— Jessica Gutierrez Alm, Attorney

Have you ever seen an ad for something and thought to yourself, “Hey, I had that idea years ago!” Some people take that thought a step further. One Florida man claims to have invented the iPhone in 1992, and is suing Apple to the tune of over $10 billion.

Thomas Ross filed a patent application for an “Electronic Reading Device” having a backlit LCD screen in 1992. Below are some images from Ross’s original filing, as presented in his Complaint against Apple.

1-main

1-main2

The application was ultimately abandoned in 1995 for failure to pay required fees. Ross therefore does not hold a patent on his invention. A patent application alone, without a resulting issued patent, does not itself grant any actionable rights. Even if Apple did copy the disclosed design in Ross’s patent application, he would not have a cause of action for patent infringement based on his abandoned application.

Since Ross cannot sue for patent infringement, he instead appears to hang his case entirely on copyright infringement. In 2014, Ross registered the drawings and text from his abandoned patent application for copyright protection. Importantly, copyright protection attaches to a work when it is initially “fixed” or written. Therefore, any copyright rights that Ross holds in the drawings and text originated when he initially wrote them in 1992.

However, copyright and patent are two very different animals. Copyright protects creative works, such as literary, musical, dramatic, pictoral, graphic, and sculptural works. Copyright protection is not available for ideas, facts, or utilitarian aspects of an item. Ross’s copyright rights cannot protect the workings of an iPhone-like device itself. Copyright is not a substitute for a failure to obtain patent protection.

While Ross may have a valid copyright in the shape and other creative physical aspects of his Electronic Reading Device, an allegation of copyright infringement requires proof of actual copying.   That is, a plaintiff must show that the defendant actually copied the plaintiff’s copyrighted work, which may be shown by access to the plaintiff’s work and similarity between the works. This is required because copyright law does not protect against independent creation. If two people separately create the same glass vase or write the same poem, entirely independent of one another, they may both hold a copyright for the work. Ross does not appear to provide any evidence toward proving that Apple actually copied his works.

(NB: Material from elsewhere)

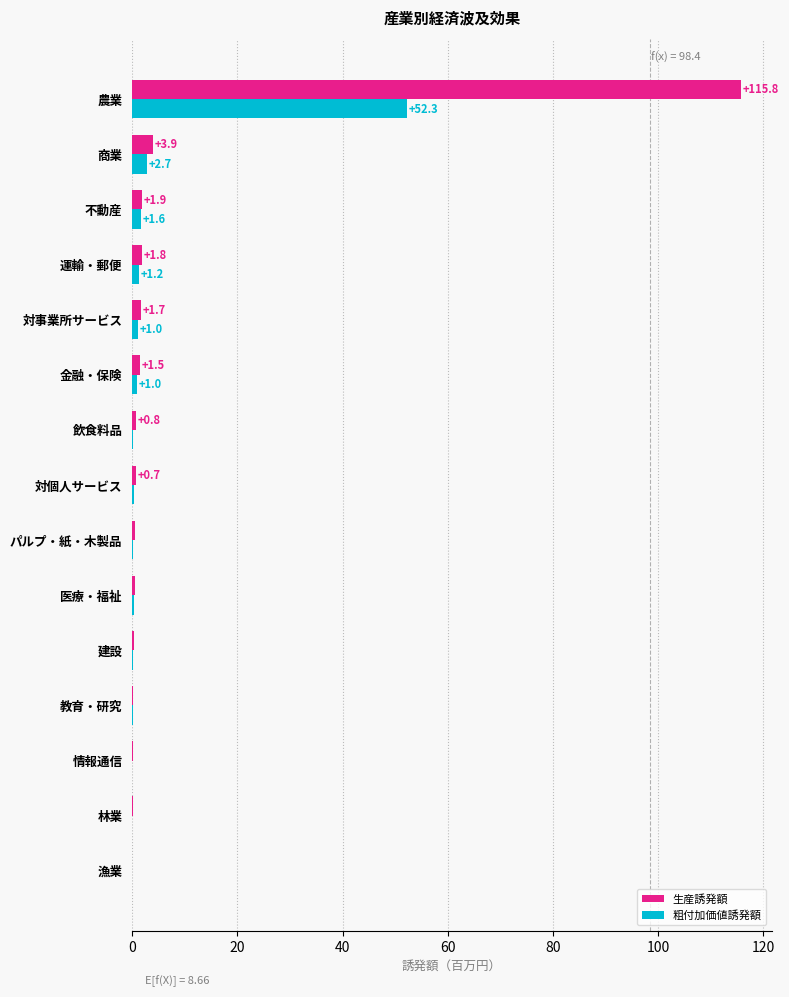

At which category is the sum across all series the highest?

農業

Based on the facts presented in Ross’s Complaint, he is unlikely to succeed in the copyright allegations.  The text of Ross’s 1992 patent application reveals what was likely an innovative design. He describes the device “greatly improve[ing] ready access to reading material without the traditional inconvenience of bulk associated with accessibility of large amounts of printed text, and bundled in a light, compact and easily portable device that would additionally function as a note-book (optionally), calendar, clock, timer, calculator, factsimile [sic] devices, cellular phone, [and] message handler.” Surely an innovative concept in 1992. Unfortunately, an idea itself, no matter how revolutionary, is not protectable intellectual property. Ross’s failure to obtain patent protection for his invention has led to a lack of enforceable rights.